High-speed drones can determine the exact location of any broken links thanks to this non-contact technology.

Powerlines and Grids

Pylons and power wires are vital infrastructure components that must be inspected and maintained more frequently.

Additionally, electricity wires and towers pose a severe risk of electrocution for workers. You have the perfect scenario for employing drones when traveling across mountain ranges or dense woodlands.

Drones are already being used for power line inspections by major utility companies like General Electric. The technology is even being used in China’s hilly Yunnan region.

Ten times more efficient now, according to the technicians there, who previously could only inspect one or two pylons daily.

Railway Lines

In the case of the railway infrastructure, there is no room for error. Most train derailments are caused by inadequate track, according to the United States Department of Transportation (DOT).

Currently, every foot of track is inspected twice a week per regulation. However, human inspection is impractical with hundreds of thousands of miles of railway track spread across the country.

Working with BNSF Railways, the Federal Aviation Authority (FAA) has made significant progress in strengthening regulations and authorizing drone use.

With the present commercial drones‘ low range and heavy ultrasound testing equipment, there is much opportunity for improvement in the visual inspection process. Despite encouraging results, there is still a lot of room for development.

Solar Power Farms

As solar farms have grown exponentially over the past decade, the need for efficient inspection has also increased.
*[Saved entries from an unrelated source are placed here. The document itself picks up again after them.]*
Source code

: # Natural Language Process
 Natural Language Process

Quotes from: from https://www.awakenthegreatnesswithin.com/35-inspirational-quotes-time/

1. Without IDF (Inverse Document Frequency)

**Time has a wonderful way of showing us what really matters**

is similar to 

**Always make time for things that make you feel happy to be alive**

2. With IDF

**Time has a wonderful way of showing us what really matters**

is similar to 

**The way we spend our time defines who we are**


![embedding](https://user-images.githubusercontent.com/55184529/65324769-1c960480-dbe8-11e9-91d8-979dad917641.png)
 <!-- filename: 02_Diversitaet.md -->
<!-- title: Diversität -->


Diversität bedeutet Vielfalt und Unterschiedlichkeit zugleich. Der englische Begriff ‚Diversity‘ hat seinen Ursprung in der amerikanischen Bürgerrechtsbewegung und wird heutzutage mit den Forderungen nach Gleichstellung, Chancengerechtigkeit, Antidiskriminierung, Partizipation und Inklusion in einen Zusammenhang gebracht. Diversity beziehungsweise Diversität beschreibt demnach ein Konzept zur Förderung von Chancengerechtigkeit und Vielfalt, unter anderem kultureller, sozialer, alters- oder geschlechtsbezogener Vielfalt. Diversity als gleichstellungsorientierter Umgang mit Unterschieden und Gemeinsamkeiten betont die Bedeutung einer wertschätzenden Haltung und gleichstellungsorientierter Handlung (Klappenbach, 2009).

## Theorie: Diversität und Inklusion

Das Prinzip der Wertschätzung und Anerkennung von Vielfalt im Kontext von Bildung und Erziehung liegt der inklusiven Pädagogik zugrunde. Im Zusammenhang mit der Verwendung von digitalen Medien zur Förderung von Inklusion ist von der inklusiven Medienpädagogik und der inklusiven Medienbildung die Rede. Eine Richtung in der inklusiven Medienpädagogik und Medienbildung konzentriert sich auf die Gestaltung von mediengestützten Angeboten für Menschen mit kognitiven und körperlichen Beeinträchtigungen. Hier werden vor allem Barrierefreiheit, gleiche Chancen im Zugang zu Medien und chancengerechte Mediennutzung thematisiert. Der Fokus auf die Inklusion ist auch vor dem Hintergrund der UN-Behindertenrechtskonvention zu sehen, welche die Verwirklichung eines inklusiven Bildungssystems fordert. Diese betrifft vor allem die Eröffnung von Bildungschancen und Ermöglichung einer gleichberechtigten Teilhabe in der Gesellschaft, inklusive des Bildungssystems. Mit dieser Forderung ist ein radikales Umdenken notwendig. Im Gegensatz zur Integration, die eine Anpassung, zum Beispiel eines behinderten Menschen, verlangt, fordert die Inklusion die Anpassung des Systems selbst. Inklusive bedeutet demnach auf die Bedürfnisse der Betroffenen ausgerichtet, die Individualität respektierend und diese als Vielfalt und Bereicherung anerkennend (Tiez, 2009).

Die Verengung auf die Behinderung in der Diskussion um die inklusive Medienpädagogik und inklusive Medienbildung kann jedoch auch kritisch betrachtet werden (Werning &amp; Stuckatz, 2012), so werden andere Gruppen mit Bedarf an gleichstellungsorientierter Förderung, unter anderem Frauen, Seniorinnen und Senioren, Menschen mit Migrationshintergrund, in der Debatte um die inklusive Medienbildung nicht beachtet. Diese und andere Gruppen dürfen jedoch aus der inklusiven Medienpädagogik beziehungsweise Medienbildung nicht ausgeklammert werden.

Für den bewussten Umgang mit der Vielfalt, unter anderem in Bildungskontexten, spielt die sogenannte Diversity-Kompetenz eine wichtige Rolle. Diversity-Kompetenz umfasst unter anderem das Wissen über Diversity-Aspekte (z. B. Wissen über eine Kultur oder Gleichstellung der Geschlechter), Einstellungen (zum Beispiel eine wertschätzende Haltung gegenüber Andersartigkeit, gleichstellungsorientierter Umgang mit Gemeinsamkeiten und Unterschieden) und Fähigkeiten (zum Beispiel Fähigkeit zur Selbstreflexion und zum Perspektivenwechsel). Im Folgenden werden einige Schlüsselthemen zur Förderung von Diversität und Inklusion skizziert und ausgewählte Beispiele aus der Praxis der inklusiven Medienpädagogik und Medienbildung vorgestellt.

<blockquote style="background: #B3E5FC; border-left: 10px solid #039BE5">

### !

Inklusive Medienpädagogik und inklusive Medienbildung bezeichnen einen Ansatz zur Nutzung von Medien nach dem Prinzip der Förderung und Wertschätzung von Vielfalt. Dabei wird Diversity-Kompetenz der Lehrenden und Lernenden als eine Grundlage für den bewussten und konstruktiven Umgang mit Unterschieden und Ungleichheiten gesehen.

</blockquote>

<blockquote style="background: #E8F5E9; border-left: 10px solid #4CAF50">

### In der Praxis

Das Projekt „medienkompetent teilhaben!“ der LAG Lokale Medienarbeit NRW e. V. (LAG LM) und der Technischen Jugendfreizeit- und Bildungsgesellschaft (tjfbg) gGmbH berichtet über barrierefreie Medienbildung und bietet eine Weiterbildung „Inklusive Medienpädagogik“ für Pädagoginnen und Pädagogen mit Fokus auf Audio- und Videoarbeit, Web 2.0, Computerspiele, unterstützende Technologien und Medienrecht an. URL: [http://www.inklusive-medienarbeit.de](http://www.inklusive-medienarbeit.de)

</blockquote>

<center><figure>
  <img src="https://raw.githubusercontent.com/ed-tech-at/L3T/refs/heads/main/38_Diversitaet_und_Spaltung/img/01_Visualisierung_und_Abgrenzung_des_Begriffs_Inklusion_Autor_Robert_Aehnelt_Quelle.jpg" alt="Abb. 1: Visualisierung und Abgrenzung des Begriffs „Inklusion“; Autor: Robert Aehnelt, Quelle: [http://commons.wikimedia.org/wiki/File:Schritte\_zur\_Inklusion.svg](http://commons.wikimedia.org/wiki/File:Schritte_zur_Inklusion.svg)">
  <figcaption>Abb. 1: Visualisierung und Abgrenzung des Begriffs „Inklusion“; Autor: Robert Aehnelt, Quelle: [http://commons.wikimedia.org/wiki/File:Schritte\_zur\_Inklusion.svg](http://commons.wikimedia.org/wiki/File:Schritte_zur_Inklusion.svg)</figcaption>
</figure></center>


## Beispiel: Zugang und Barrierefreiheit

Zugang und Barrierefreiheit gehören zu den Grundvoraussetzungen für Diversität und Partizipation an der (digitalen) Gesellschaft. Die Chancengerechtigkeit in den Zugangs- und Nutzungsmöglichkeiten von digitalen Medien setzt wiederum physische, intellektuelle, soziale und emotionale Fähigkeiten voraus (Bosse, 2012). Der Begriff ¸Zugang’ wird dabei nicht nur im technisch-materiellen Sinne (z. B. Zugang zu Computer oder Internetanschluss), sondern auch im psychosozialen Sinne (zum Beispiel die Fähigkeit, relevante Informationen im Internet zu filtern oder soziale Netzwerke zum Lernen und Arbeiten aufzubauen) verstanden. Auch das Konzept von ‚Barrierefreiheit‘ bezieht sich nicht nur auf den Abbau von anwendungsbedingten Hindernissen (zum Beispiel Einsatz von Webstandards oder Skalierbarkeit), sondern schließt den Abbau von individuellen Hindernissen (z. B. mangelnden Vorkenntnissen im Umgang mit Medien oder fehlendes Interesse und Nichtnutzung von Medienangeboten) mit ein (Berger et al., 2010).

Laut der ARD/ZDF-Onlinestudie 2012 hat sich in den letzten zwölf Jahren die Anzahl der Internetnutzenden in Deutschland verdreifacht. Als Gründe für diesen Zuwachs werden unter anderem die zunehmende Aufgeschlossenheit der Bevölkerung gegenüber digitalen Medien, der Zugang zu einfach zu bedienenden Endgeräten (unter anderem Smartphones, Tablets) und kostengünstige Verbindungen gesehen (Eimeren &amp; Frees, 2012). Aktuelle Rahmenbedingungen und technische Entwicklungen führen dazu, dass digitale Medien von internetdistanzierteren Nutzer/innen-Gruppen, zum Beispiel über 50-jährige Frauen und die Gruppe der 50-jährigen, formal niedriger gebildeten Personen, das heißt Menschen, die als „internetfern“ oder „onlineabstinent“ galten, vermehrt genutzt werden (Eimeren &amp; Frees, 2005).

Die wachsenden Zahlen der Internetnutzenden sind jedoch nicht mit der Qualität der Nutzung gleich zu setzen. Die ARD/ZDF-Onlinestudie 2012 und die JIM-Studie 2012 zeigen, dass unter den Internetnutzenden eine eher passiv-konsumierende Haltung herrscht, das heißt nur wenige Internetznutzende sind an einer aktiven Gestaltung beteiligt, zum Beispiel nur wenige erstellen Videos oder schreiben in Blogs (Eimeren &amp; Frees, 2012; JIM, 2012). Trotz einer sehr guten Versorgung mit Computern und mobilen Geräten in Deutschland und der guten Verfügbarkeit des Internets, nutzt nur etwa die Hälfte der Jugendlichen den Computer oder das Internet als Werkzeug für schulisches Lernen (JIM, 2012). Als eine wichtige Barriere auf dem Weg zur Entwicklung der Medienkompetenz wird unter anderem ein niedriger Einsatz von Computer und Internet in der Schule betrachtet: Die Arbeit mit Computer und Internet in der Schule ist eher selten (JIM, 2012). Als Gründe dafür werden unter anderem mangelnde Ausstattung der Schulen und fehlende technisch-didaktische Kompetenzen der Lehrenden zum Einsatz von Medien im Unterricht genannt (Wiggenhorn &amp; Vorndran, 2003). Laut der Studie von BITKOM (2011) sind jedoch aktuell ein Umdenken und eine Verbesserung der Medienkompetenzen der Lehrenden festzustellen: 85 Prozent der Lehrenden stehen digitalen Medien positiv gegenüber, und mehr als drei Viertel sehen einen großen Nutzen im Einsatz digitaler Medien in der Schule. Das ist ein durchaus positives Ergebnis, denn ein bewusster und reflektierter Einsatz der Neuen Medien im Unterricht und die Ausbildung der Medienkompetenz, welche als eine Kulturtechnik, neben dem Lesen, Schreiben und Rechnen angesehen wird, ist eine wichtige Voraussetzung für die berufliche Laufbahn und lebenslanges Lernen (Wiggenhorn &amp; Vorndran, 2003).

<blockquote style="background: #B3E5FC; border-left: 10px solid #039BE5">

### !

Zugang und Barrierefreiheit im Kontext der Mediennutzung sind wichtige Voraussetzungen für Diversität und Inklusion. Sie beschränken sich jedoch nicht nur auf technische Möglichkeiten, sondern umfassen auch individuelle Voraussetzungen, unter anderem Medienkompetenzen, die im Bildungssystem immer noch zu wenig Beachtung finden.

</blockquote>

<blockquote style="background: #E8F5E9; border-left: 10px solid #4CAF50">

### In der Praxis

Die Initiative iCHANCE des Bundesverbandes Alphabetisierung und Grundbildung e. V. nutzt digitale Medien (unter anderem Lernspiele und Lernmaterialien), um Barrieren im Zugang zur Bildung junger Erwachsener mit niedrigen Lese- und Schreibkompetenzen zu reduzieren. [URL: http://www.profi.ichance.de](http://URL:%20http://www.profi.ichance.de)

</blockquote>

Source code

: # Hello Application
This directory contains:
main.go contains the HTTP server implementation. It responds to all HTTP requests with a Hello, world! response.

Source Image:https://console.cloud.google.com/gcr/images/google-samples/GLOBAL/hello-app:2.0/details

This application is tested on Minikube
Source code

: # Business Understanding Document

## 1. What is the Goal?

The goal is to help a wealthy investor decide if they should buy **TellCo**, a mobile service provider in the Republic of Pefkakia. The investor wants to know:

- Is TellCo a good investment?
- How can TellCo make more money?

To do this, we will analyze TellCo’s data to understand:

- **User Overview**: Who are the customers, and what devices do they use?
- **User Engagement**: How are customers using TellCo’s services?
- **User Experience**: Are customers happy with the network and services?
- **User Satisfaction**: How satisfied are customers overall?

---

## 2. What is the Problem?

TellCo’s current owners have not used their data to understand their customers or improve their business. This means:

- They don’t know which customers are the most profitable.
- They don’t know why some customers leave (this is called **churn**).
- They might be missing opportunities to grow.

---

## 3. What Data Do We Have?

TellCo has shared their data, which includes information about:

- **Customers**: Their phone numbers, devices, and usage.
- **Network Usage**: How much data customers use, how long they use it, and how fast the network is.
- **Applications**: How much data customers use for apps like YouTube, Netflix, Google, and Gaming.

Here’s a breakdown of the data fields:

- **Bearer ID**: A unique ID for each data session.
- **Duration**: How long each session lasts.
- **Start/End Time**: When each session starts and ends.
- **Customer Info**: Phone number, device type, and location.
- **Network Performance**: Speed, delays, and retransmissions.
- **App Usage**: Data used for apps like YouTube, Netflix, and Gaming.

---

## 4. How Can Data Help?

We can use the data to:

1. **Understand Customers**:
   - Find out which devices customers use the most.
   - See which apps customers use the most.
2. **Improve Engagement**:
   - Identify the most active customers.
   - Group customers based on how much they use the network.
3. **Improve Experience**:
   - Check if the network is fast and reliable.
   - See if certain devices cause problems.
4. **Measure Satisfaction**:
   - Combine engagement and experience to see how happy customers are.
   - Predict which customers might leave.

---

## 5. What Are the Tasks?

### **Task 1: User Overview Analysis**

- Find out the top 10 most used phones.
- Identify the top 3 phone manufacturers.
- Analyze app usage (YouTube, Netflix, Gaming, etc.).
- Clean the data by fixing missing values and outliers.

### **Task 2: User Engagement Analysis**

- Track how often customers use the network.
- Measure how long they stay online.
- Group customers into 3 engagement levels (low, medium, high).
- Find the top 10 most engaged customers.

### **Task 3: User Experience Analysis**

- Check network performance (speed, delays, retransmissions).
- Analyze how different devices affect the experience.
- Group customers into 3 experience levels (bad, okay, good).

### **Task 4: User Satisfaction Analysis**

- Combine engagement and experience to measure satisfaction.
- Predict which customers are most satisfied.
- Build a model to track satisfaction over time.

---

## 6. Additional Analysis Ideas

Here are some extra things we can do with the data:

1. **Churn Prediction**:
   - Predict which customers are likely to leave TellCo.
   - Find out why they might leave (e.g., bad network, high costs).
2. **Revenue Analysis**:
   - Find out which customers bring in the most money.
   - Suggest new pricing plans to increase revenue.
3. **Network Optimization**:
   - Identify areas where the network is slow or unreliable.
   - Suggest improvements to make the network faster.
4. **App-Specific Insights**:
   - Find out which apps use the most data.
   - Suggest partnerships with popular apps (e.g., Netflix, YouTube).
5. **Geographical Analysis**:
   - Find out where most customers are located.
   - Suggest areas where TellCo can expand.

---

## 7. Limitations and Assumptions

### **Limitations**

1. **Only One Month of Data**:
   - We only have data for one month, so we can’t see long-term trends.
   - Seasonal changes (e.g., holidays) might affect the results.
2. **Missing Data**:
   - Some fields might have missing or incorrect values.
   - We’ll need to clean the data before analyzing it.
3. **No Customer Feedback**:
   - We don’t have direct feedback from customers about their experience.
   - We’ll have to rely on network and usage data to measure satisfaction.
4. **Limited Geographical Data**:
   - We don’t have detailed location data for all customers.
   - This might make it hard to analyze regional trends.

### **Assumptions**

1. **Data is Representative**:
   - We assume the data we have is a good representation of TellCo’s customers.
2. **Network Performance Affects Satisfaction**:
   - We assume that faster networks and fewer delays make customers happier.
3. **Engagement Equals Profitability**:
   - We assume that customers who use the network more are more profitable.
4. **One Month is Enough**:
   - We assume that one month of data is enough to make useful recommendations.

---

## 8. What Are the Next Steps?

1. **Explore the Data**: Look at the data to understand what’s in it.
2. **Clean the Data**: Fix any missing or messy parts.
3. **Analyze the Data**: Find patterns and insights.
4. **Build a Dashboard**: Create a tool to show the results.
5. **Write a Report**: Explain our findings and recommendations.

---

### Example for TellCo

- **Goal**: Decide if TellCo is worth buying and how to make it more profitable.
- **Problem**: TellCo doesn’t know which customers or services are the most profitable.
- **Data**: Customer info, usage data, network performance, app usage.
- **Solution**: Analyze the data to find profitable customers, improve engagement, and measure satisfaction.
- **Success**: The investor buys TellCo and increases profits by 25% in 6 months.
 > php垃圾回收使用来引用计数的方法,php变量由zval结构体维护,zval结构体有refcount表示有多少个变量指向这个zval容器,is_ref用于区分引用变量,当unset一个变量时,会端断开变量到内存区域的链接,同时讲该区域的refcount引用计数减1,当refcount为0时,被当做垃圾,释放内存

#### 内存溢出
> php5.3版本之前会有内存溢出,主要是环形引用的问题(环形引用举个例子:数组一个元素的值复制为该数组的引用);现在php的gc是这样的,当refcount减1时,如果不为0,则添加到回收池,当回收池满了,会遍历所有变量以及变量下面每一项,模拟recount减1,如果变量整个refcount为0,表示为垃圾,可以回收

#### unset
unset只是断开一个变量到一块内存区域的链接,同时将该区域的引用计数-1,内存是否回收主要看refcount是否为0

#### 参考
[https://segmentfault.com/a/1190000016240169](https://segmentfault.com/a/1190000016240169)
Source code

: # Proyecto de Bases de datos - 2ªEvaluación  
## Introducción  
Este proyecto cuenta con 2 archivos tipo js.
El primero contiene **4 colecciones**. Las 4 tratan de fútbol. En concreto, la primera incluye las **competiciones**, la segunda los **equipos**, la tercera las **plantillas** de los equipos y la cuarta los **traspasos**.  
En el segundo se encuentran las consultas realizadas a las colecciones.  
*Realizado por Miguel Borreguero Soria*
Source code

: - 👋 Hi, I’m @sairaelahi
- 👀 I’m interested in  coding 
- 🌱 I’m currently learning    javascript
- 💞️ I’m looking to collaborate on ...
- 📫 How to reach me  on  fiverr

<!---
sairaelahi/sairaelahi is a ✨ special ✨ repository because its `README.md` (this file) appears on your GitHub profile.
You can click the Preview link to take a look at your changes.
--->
Traditional inspection methods are problematic for solar farms. It is common for them to be located in remote, rural places. The optimum time to evaluate solar panels for faults is when the sun is fiercest, which can be exhausting and even dangerous for employees.

How Does Drone Technology In Asset Management Work?

How Does Drone Technology In Asset Management Work - Geo Drones

It is possible to preserve long-term analysis of input sensor data such as color video, thermal video, still frames, and LIDAR 3D data.

Sensor data from previous inspections should be fed into the asset management software, as should the applicable inspection standards from both within the company and externally from regulatory bodies and industry standards.

You should be able to tell the difference between assets that need immediate attention and those that can wait. You may monitor the state of your facilities and equipment using drone data and your asset management skills, which can help ensure compliance and prevent a maintenance emergency.

To maintain a facility running and safe, enormous economic and environmental resources are needed. It is possible to minimize costs while boosting safety by using drone technology. When inspecting structures, “there is a significant economic and safety benefit to deploying unmanned aircraft,” says Colin Snow, a Skylogic Research analyst.

A Case Study From Minnesota DOT

Minnesota Department of Transportation (MDOT) recently completed a study on the benefits of using drones to inspect roads and bridges.

MDOT estimated that a standard bridge deck inspection costs $4,600, takes eight hours, requires a crew of four people, and requires heavy equipment. The same inspection with a drone takes just two people and two hours at a significantly lower cost.


Even in the face of limited resources and deteriorating infrastructure, organizations must discover ways to optimize the value of their current assets.

Using drones to find and monitor potential problems before they become a problem can save money, save downtime, and lessen the danger of injury or damage to people.

By extending the lifespan of existing facilities and equipment, new investment can be postponed. It is possible to save thousands, millions, or even billions of dollars by making even the tiniest of improvements in facility maintenance, depending on the size of your firm.